June 13

What was advertised in a colonial American newspaper 250 years ago today?

Jun 13 - 6:13:1768 Boston Post-Boy
Boston Post-Boy (June 13, 1768).

To be Sold by Susanna Renken, At her Shop in Fore-Street.”

Susanna Renken was one of several women who took to the pages of the several newspapers published in Boston to advertise the assortment of seeds she stocked and sold in late winter and early spring in the late 1760s. In February 1768 she commenced this annual ritual among the sisterhood of the city’s seed sellers. Over the course of the next couple of weeks Rebeckah Walker, Bethiah Oliver, Elizabeth Clark, and Lydia Dyar and the appropriately named Elizabeth Greenleaf also inserted their own advertisements. As had been the case in previous years, their notices sometimes comprised entire columns in some newspapers, a nod towards classification in an era when printers and compositors exerted little effort to organize advertisements according to their content or purpose.

Even though some of these female seed sellers indicated that they sold other goods, usually grocery items, most did not intrude in the public prints to promote themselves in the marketplace throughout the rest of the year. They published their advertisements for seeds for a couple of months and then disappeared from the advertising pages until the following year. Susanna Renken was one of the few exceptions to that trend. Her advertisement for seeds concluded with brief mention of her other wares: “ALSO,–English goods, China cups and saucers, to be sold cheap for cash.” Nearly four months later she followed up with a much more extensive advertisement that listed dozens of items available at her shop, an advertisement that replicated those placed by other shopkeepers – male and female – who did not sell seeds (or, at least, did not promote seeds as their primary commodity in other advertisements).

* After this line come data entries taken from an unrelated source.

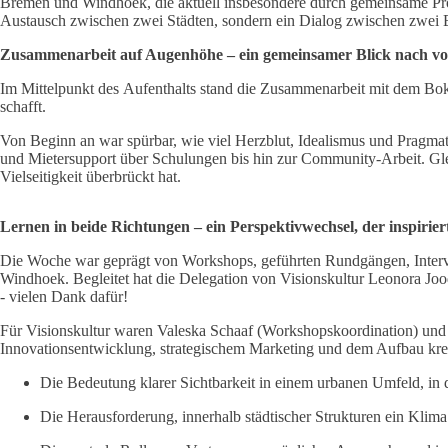
Bremen und Windhoek, die aktuell insbesondere durch gemeinsame Proje
Austausch zwischen zwei Städten, sondern ein Dialog zwischen zwei 
Zusammenarbeit auf Augenhöhe – ein gemeinsamer Blick nach v
Im Mittelpunkt des Aufenthalts stand die Zusammenarbeit mit dem Bo
schafft.
Von Beginn an war spürbar, wie viel Herzblut, Idealismus und Pragmat
und Mietersupport über Schulungen bis hin zur Community-Arbeit. Glei
Vielseitigkeit überbrückt hat.
Lernen in beide Richtungen – ein Perspektivwechsel, der inspirier
Die Woche war geprägt von Workshops, geführten Rundgängen, Intervi
Windhoek. Begleitet hat die Delegation von Visionskultur Leonora 
- vielen Dank dafür!
Für Visionskultur waren Valeska Schaaf (Workshopskoordination) und
Innovationsentwicklung, strategischem Marketing und dem Aufbau kr
Die Bedeutung klarer Sichtbarkeit in einem urbanen Umfeld, in de
Die Herausforderung, innerhalb städtischer Strukturen ein Klima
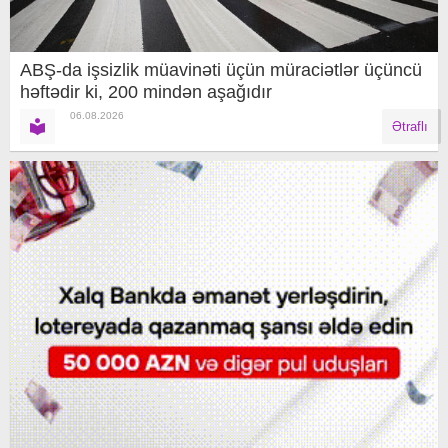
ABŞ-da işsizlik müavinəti üçün müraciətlər üçüncü
həftədir ki, 200 mindən aşağıdır
06.08.2026
Ətraflı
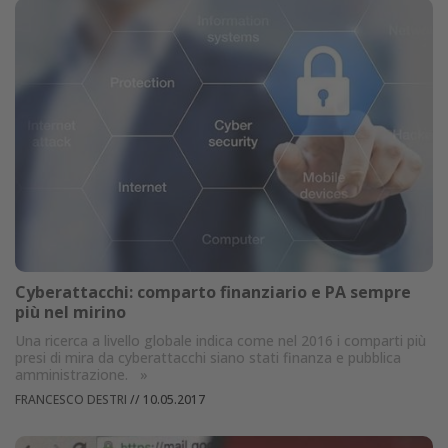
Cyberattacchi: comparto finanziario e PA sempre
più nel mirino
Una ricerca a livello globale indica come nel 2016 i comparti più
presi di mira da cyberattacchi siano stati finanza e pubblica
amministrazione.
»
FRANCESCO DESTRI
//
10.05.2017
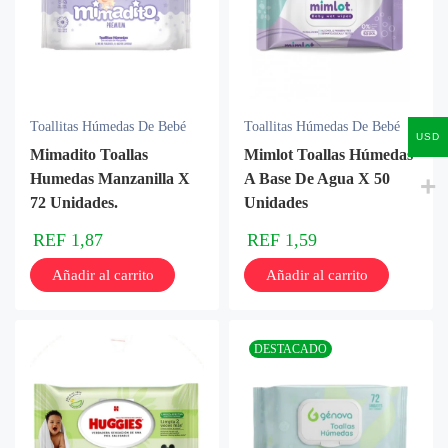
Toallitas Húmedas De Bebé
Toallitas Húmedas De Bebé
USD
Mimadito Toallas
Mimlot Toallas Húmedas
Humedas Manzanilla X
A Base De Agua X 50
72 Unidades.
Unidades
REF
1,87
REF
1,59
Añadir al carrito
Añadir al carrito
DESTACADO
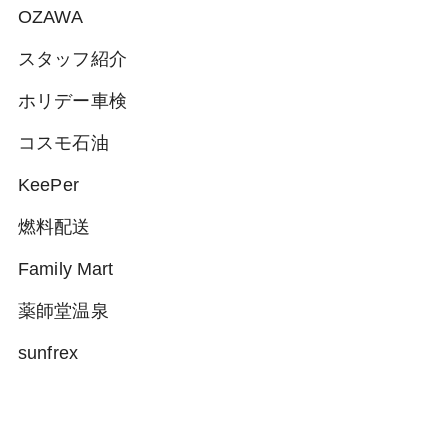
OZAWA
スタッフ紹介
ホリデー車検
コスモ石油
KeePer
燃料配送
Family Mart
薬師堂温泉
sunfrex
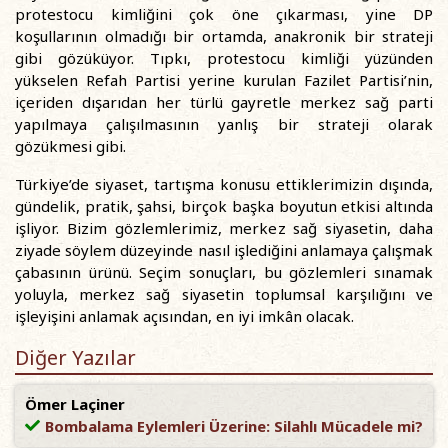
protestocu kimliğini çok öne çıkarması, yine DP
koşullarının olmadığı bir ortamda, anakronik bir strateji
gibi gözüküyor. Tıpkı, protestocu kimliği yüzünden
yükselen Refah Partisi yerine kurulan Fazilet Partisi’nin,
içeriden dışarıdan her türlü gayretle merkez sağ parti
yapılmaya çalışılmasının yanlış bir strateji olarak
gözükmesi gibi.
Türkiye’de siyaset, tartışma konusu ettiklerimizin dışında,
gündelik, pratik, şahsi, birçok başka boyutun etkisi altında
işliyor. Bizim gözlemlerimiz, merkez sağ siyasetin, daha
ziyade söylem düzeyinde nasıl işlediğini anlamaya çalışmak
çabasının ürünü. Seçim sonuçları, bu gözlemleri sınamak
yoluyla, merkez sağ siyasetin toplumsal karşılığını ve
işleyişini anlamak açısından, en iyi imkân olacak.
Diğer Yazılar
Ömer Laçiner
Bombalama Eylemleri Üzerine: Silahlı Mücadele mi?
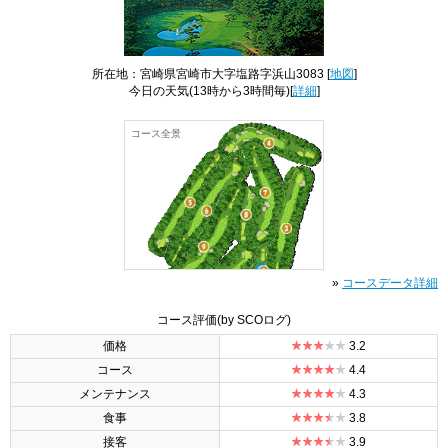
所在地：宮崎県宮崎市大字塩路字浜山3083 [
地図
]
今日の天気
(13時から3時間毎)[
詳細
]
コース全景
»
コースデータ詳細
コース評価
(by SCOログ)
価格
3.2
コース
4.4
メンテナンス
4.3
食事
3.8
接客
3.9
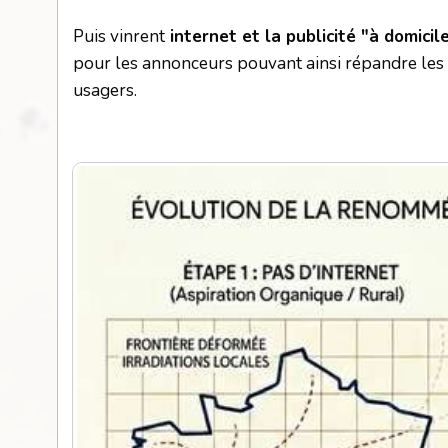
Puis vinrent
internet et la publicité "à domici
pour les annonceurs pouvant ainsi répandre les 
usagers.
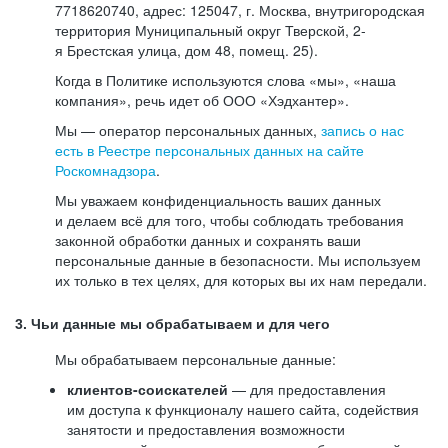
7718620740, адрес: 125047, г. Москва, внутригородская
территория Муниципальный округ Тверской, 2-
я Брестская улица, дом 48, помещ. 25).
Когда в Политике используются слова «мы», «наша
компания», речь идет об ООО «Хэдхантер».
Мы — оператор персональных данных,
запись о нас
есть в Реестре персональных данных на сайте
Роскомнадзора
.
Мы уважаем конфиденциальность ваших данных
и делаем всё для того, чтобы соблюдать требования
законной обработки данных и сохранять ваши
персональные данные в безопасности. Мы используем
их только в тех целях, для которых вы их нам передали.
3. Чьи данные мы обрабатываем и для чего
Мы обрабатываем персональные данные:
клиентов-соискателей
— для предоставления
им доступа к функционалу нашего сайта, содействия
занятости и предоставления возможности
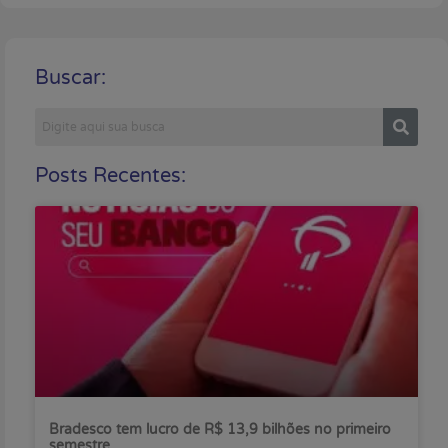
Buscar:
Posts Recentes:
Bradesco tem lucro de R$ 13,9 bilhões no primeiro
semestre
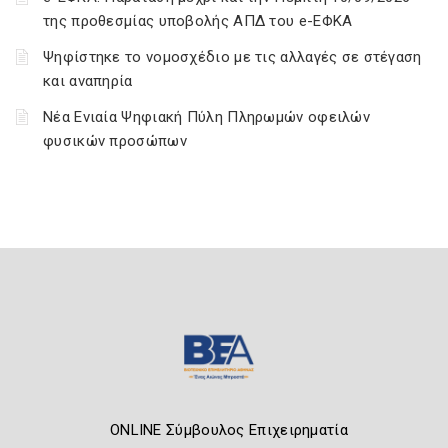
της προθεσμίας υποβολής ΑΠΔ του e-ΕΦΚΑ
Ψηφίστηκε το νομοσχέδιο με τις αλλαγές σε στέγαση
και αναπηρία
Νέα Ενιαία Ψηφιακή Πύλη Πληρωμών οφειλών
φυσικών προσώπων
ONLINE Σύμβουλος Επιχειρηματία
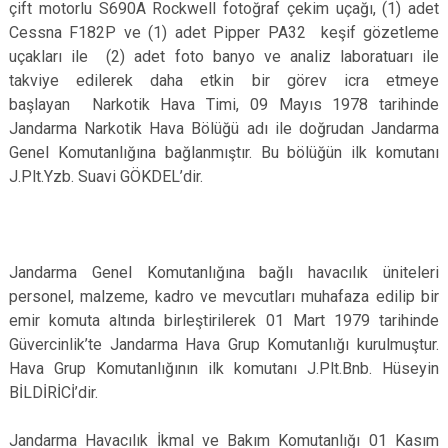
çift motorlu S690A Rockwell fotoğraf çekim uçağı, (1) adet
Cessna F182P ve (1) adet Pipper PA32 keşif gözetleme
uçakları ile (2) adet foto banyo ve analiz laboratuarı ile
takviye edilerek daha etkin bir görev icra etmeye
başlayan Narkotik Hava Timi, 09 Mayıs 1978 tarihinde
Jandarma Narkotik Hava Bölüğü adı ile doğrudan Jandarma
Genel Komutanlığına bağlanmıştır. Bu bölüğün ilk komutanı
J.Plt.Yzb. Suavi GÖKDEL’dir.
Jandarma Genel Komutanlığına bağlı havacılık üniteleri
personel, malzeme, kadro ve mevcutları muhafaza edilip bir
emir komuta altında birleştirilerek 01 Mart 1979 tarihinde
Güvercinlik’te Jandarma Hava Grup Komutanlığı kurulmuştur.
Hava Grup Komutanlığının ilk komutanı J.Plt.Bnb. Hüseyin
BİLDİRİCİ’dir.
Jandarma Havacılık İkmal ve Bakım Komutanlığı 01 Kasım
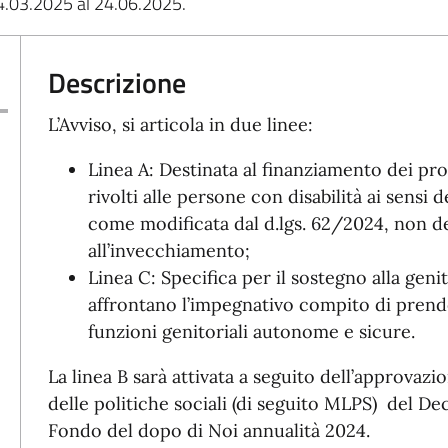
l 24.03.2025 al 24.06.2025.
Descrizione
L’Avviso, si articola in due linee:
Linea A: Destinata al finanziamento dei pro
rivolti alle persone con disabilità ai sensi
come modificata dal d.lgs. 62/2024, non de
all’invecchiamento;
Linea C: Specifica per il sostegno alla genit
affrontano l’impegnativo compito di prende
funzioni genitoriali autonome e sicure.
La linea B sarà attivata a seguito dell’approvaz
delle politiche sociali (di seguito MLPS) del De
Fondo del dopo di Noi annualità 2024.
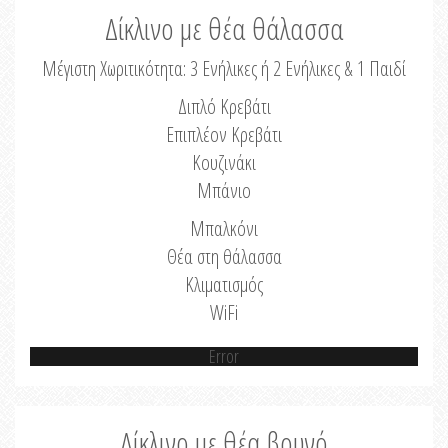
Δίκλινο με θέα θάλασσα
Μέγιστη Χωριτικότητα: 3 Ενήλικες ή 2 Ενήλικες & 1 Παιδί
Διπλό Κρεβάτι
Επιπλέον Κρεβάτι
Κουζινάκι
Μπάνιο
Μπαλκόνι
Θέα στη θάλασσα
Κλιματισμός
WiFi
Error
Δίκλινο με θέα βουνό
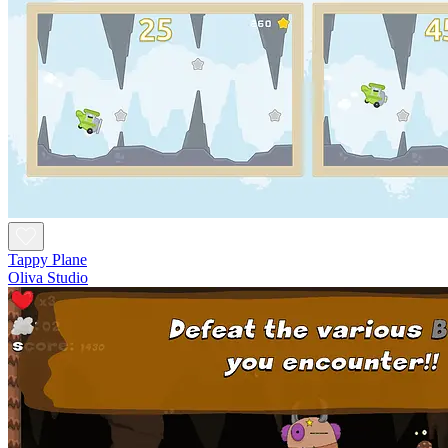
Tappy Plane
Oliva Studio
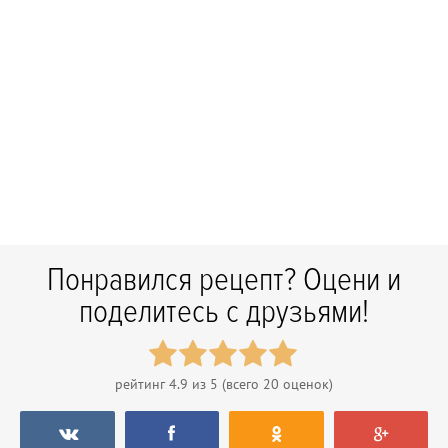
Понравился рецепт? Оцени и
поделитесь с друзьями!
рейтинг
4.9
из 5 (всего
20
оценок)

What explains the difference between the strategies adopted by Renken and other female seed sellers? Did Renken better understand the power of advertising than her peers? After all, in addition to being one of the few to place additional notices she was the first to advertise in 1768, suggesting some understanding of being the first to present her name to the public that year. Was she more convinced than the others that advertising yielded a return on her investment that made it profitable to budget for additional notices? Alternately, Renken may have diversified her business more than other female seed sellers. She may have stocked a much more extensive inventory of imported dry goods than competitors who carried primarily seeds and groceries and perhaps a limited number of housewares. If that were the case, Renken may have earned a living as a “she-merchant” throughout the year while other female seed sellers participated almost exclusively in that trade and did not need to advertise during other seasons.

It is impossible to reconstruct the complete story of what distinguished Renken and her entrepreneurial activities from the enterprises of Clark, Dyar, Greenleaf, and other female seed sellers by consulting their advertisements alone. Many of those who trod the streets of Boston in the 1760s, however, would have possessed local knowledge that provided sufficient context for better understanding why Renken inserted addition advertisements and her competitors were silent throughout most of the year, especially if Renken continuously operated a shop with an assortment of merchandise and the others pursued only seasonal work when the time came to distribute seeds to farmers and gardeners.